Before you can start using on-demand Ray clusters on Domino, you must ensure that this functionality is enabled and properly configured on your deployment.
Note
|
Domino on-demand Ray functionality is available starting with Domino 4.5. |
Domino administrators must enable on-demand Ray functionality by setting the ShortLived.RayClustersEnabled
feature flag to true
.
The flag is on by default unless a Domino administrator disables it for a deployment.
By default, Domino does not include a Ray compatible compute environment that can be used for the components of the cluster. Without at least one such environment available, you cannot create a cluster.
When using on-demand Ray in Domino, you will have two separate environments, one for the Ray cluster (base or worker environment) and one for the workspace/job execution (compute environment).
To create a new base Ray cluster environment, follow the
general
Environment management with
the following environment_attributes
:
-
Base Image
Select Custom Image and enter an image URI that points to a deployable Ray image.
Domino recommends that you use the latest release tag for your version of Ray from the options published at the cluster-environment-images repository. Domino’s repository contains the latest Ray images curated for Domino. You can also get Ray images from the Rayproject repository.
The images available include a core image as well as an image with all required prerequisites for ML workload. Additionally, the images are available for different Python versions, as well as for CPU and GPU variants.
For example, for Ray 1.3.0 and Python 3.8 the options are:
-
rayproject/ray:1.3.0-py38
-
rayproject/ray:1.3.0-py38-gpu
-
rayproject/ray-ml:1.3.0-py38
-
rayproject/ray-ml:1.3.0-py38-gpu
-
-
Supported Clusters
Select Domino managed Ray (Required). This ensures that the environment will be available for use when creating Ray clusters from workspaces and jobs.
-
Visibility
You can set this attribute the same way you would for any other compute environment based on your desired visibility.
-
Dockerfile Instructions
Add the following 2 lines:
USER root RUN usermod -u 12574 ray
You can modify this section to include additional packages that might be necessary for your workloads and must be available on the Ray cluster nodes.
See Manage dependencies to learn more.
-
Pluggable Notebooks / Workspace Sessions
Leave this section blank because the Ray base environments are not intended to include notebook configuration.
In addition to the base Ray cluster environment, you must configure the Ray compute environments for workspaces and/or jobs that will connect to your cluster.
Domino recommends that you use the Ray base image to create a compatible workspace. See Domino Ray environment for more information about this base image.

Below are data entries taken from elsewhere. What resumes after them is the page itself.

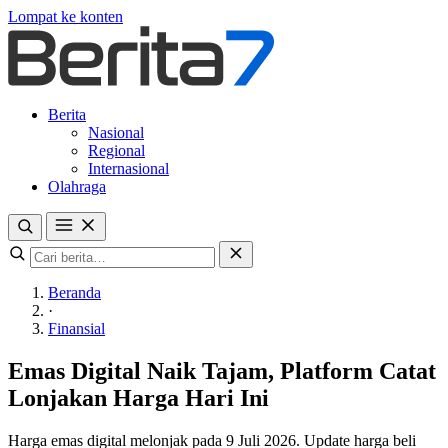
Lompat ke konten
Berita
Nasional
Regional
Internasional
Olahraga
Beranda
·
Finansial
Emas Digital Naik Tajam, Platform Catat
Lonjakan Harga Hari Ini
Harga emas digital melonjak pada 9 Juli 2026. Update harga beli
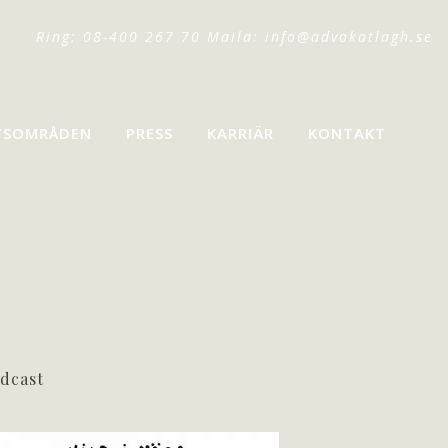
Ring: 08-400 267 70 Maila:
info@advokatlagh.se
TSOMRÅDEN
PRESS
KARRIÄR
KONTAKT
dcast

Customize this Workspace compute environment:
-
Use the image mentioned previously and add Docker Instructions.
-
Use your own image and customizations. Then, use the following Docker Instructions to add the Ray packages.
USER root ### Change Ray version as needed. ENV RAY_VERSION=<ENTER_RAY_VERSION> ### If you want install Ray RLlib or "all", which includes it, you must ### install "cmake" first. RUN sudo apt-get install -y cmake ### Change this depending on which Ray extras you want to install: ### All options are ray, ray[tune], ray[rllib], ray[serve]. ### If you want everything you can just use ray[all]. ### See note above the "cmake" is required for ray[rllib] or ray[all]. RUN pip install ray[all]==$RAY_VERSION ### Add any additional packages that you may need which are not included ### in the base image you are using for the compute environment. You would ### want the versions of these to match the versions of these packages on ### the base Ray cluster image. ### For example, for Torch you may include ### RUN pip install torch==1.8.0 torchvision==0.9.0 # Set this USER line to match your requirements: USER ubuntu
Note
|
The Python and Ray versions between your Domino execution compute environment and your Ray cluster compute environment must match. |